Nowadays, there is a vast and rapidly increasing quantity of government, scientific, corporate, and crowd-sourced data published on the Web. The emerging Web of data realizes the vision of a data-driven decision-making and is expected to play a catalyst role in the way structured information is exploited across-domains in a large scale. It offers a great potential for building innovative data products and services that create new value from already collected data by fostering active citizenship (awareness regarding  greenhouse gas emissions, food supply-chains, etc.), urban sustainability (smart energy consumption, mobility, etc.), but also world-wide research according to the fourth paradigm of science.

In particular, according to the Linked Data paradigm, real world entities are described on the Web by interlinked data rather than documents. Data publishers are thus encouraged to describe entities using W3C standards (RDF, etc.) by naming them with HTTP URIs, so that people can access their descriptions on the Web, as well as by including links to other URIs, so that people can discover more entities (persons, places, artefacts, etc.). Due to the open and decentralized nature of the Web, real world entities are usually described in multiple datasets using different URIs in a partial, overlapping and sometimes evolving way. Recognizing descriptions of the same real-world entity across (and sometimes within) data sources becomes a central problem in the Web of data in order to significantly increase dataset linking. Typical examples include linking of customer or patient records, bibliographic citations, points of interest, events, cultural artefacts, etc.

Data describing entities could be made available in the Web under different formats (e.g., tabular, tree or graph) of varying structuredness and licensing. Entity resolution techniques proposed for relational data (merging customer databases, library catalogues, etc.) are not suited for the Web of data due to the high heterogeneity and non-regularity in data structuring. It is worth noticing that ontologies actually employed by linked data represent in their vast majority simple vocabularies (of classes or properties) rather than schemas imposing extensive structural and semantic data constraints.

Some of the challenges arising in this context are:
  1. How can we compare two entity descriptions when they do not adhere to the same structure?
  2. How can entities be resolved when their descriptions exhibit complex structures?
  3. How can entity resolution comparisons benefit from scalable computing platforms (Map/Reduce, etc.)?

The solution space of entity resolution

Entity resolution has been studied in a variety of contexts, using several approaches. In this tutorial, we introduce three dimensions for the solution space of entity resolution, namely type of method input, objective of method and type of method. Concerning the type of input data, we consider the cases of tabular, tree and graph data. We study entity resolution approaches with respect to their particular objectives, i.e. effectiveness, efficiency and scalability, and their methods, by distinguishing them between blocking, iterative and learning ones.

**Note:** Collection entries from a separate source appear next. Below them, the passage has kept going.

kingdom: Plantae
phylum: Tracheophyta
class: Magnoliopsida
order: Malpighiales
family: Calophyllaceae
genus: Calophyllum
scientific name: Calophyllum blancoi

Type of method input: Different types of input data impose different solutions for the problem of entity resolution. In particular, due to the high structuredness of tabular data, for computing similarities between entity descriptions of this type, it suffices to compare the values of their common attributes. For the case of tree data, e.g. XML, where a hierarchical structure exists, i.e. ancestor and descendant relations, the similarity of values, used to compare two entity descriptions, is affected by the similarity of their ancestors and descendants. Data can be also graph structured, as in RDF, featuring cycles and non-unique root elements. Hence, the problem of computing similarities becomes harder.

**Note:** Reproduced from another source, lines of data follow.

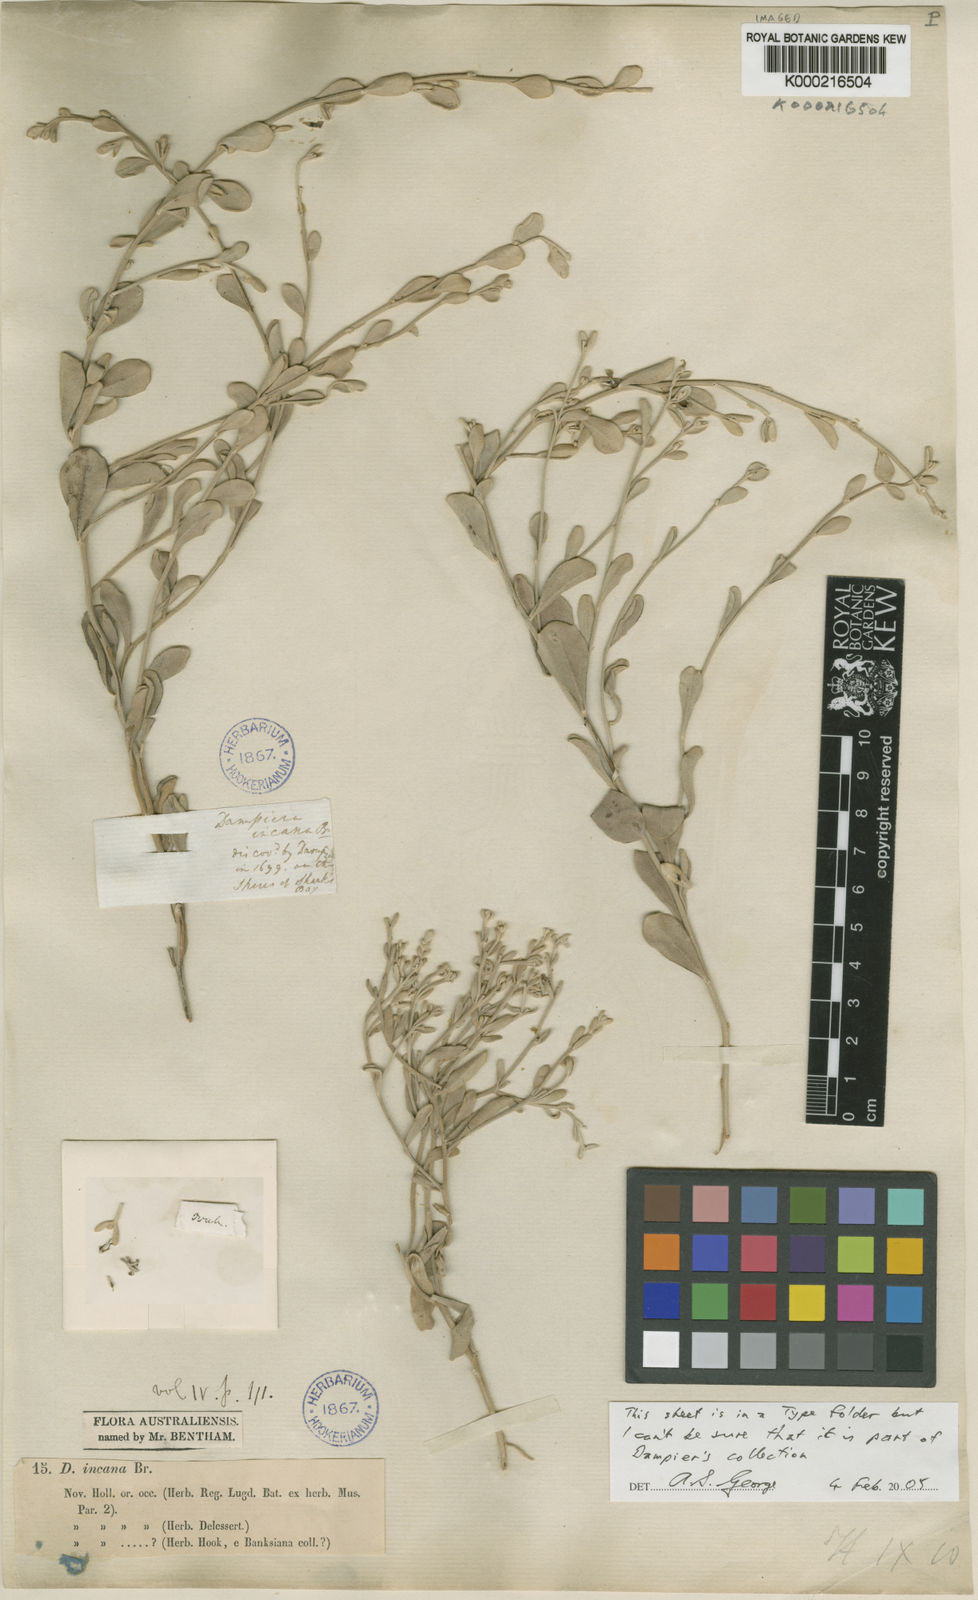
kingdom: Plantae
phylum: Tracheophyta
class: Magnoliopsida
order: Asterales
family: Goodeniaceae
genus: Dampiera
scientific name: Dampiera incana
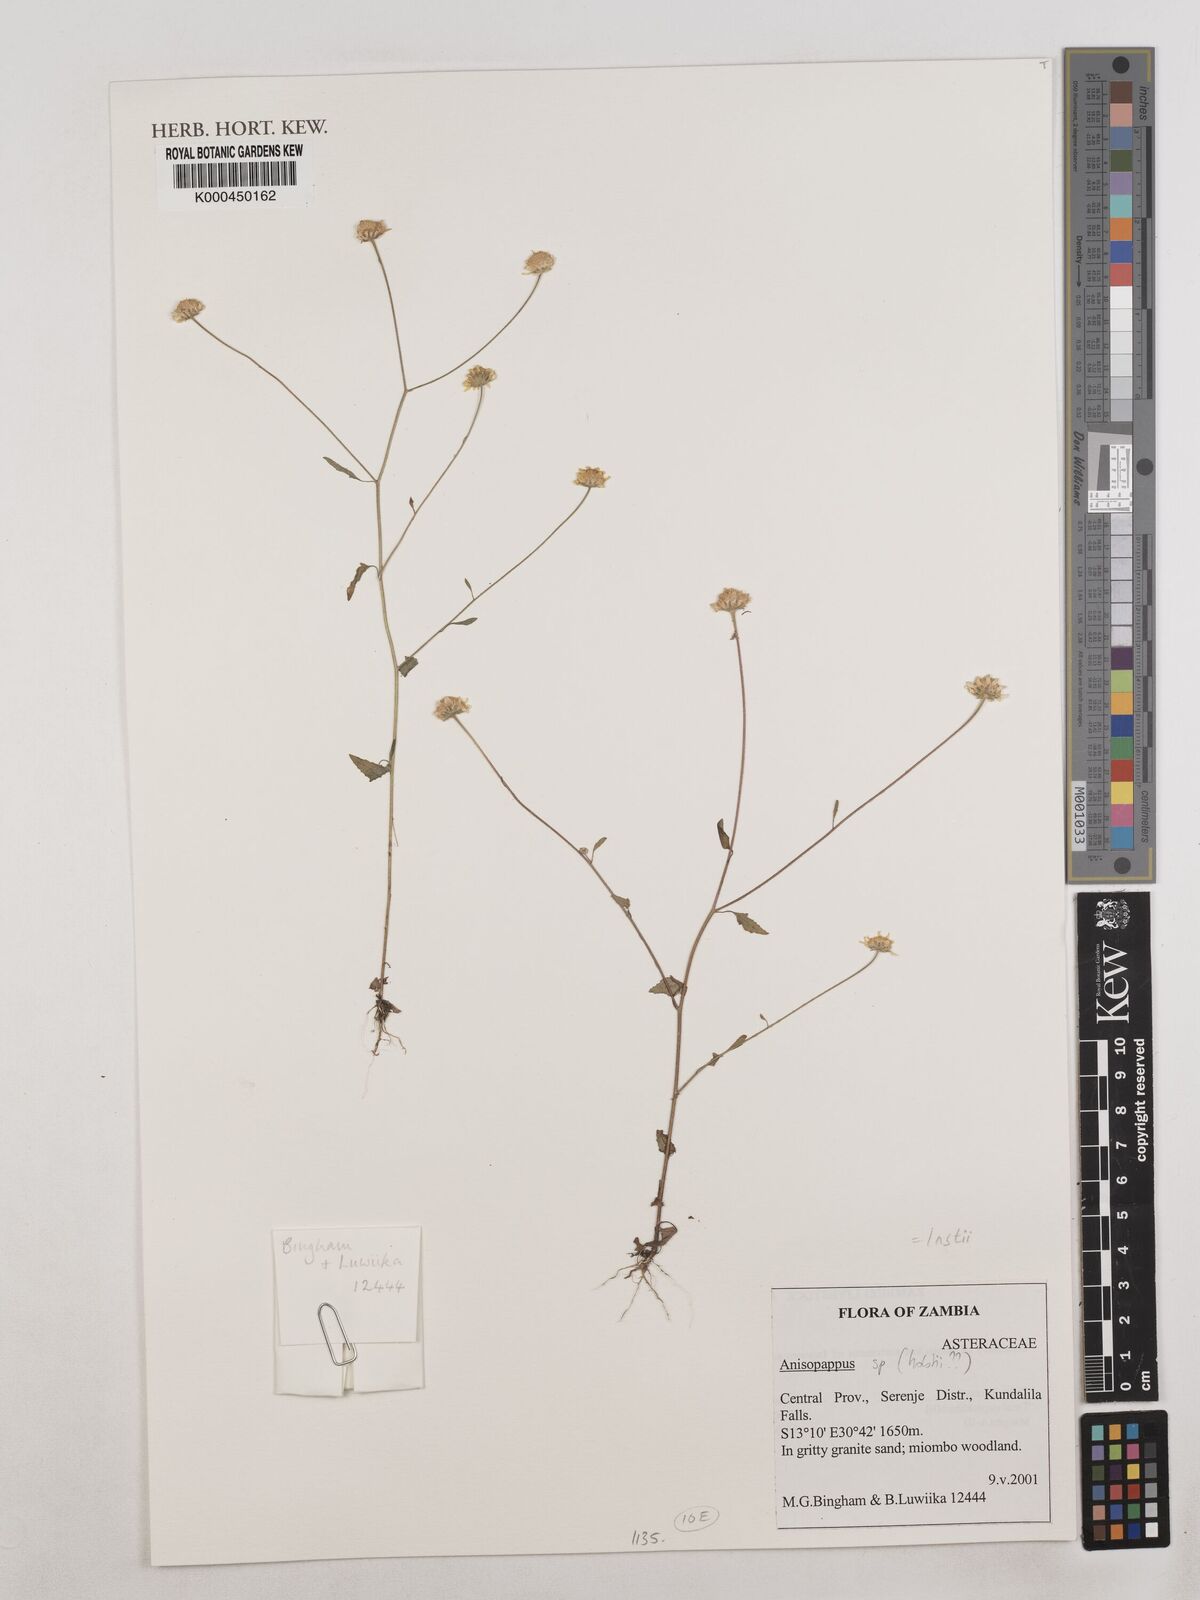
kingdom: Plantae
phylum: Tracheophyta
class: Magnoliopsida
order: Asterales
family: Asteraceae
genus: Anisopappus
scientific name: Anisopappus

Objective of method: We discern entity resolution methods with respect to their main objectives between those that aim at effectiveness, efficiency, and scalability. Algorithms focusing on effectiveness, try to find as many true matches and as few false matches as possible, while algorithms focusing on efficiency aim at resolving the given entity descriptions as fast as possible, usually by reducing the huge number of redundant comparisons. Scalable entity resolution methods are those that can cope with Big Data, typically, by parallelizing the task of entity resolution and distributing it to multiple computational resources, such as Map/Reduce nodes.

Type of method: Methods that perform entity resolution are categorized as blocking, iterative, or learning. Blocking-based approaches group together, in the same block, entity descriptions that are close to each other, denoting possible matches. To accomplish that, they typically rely on blocking keys, i.e. criteria based on which the descriptions are placed into blocks. Iterative algorithms are based on the idea that identifying some matching entity descriptions can lead to new matches, e.g. by using the transitive closure of the matched pairs, or by using the already merged descriptions. Learning-based approaches typically use an initial set of training data, annotated as matches and non-matches, and then classify the entity descriptions in these two categories, using statistical inference.

The tutorial concludes with a discussion on open issues related to entity resolution in the Web of data.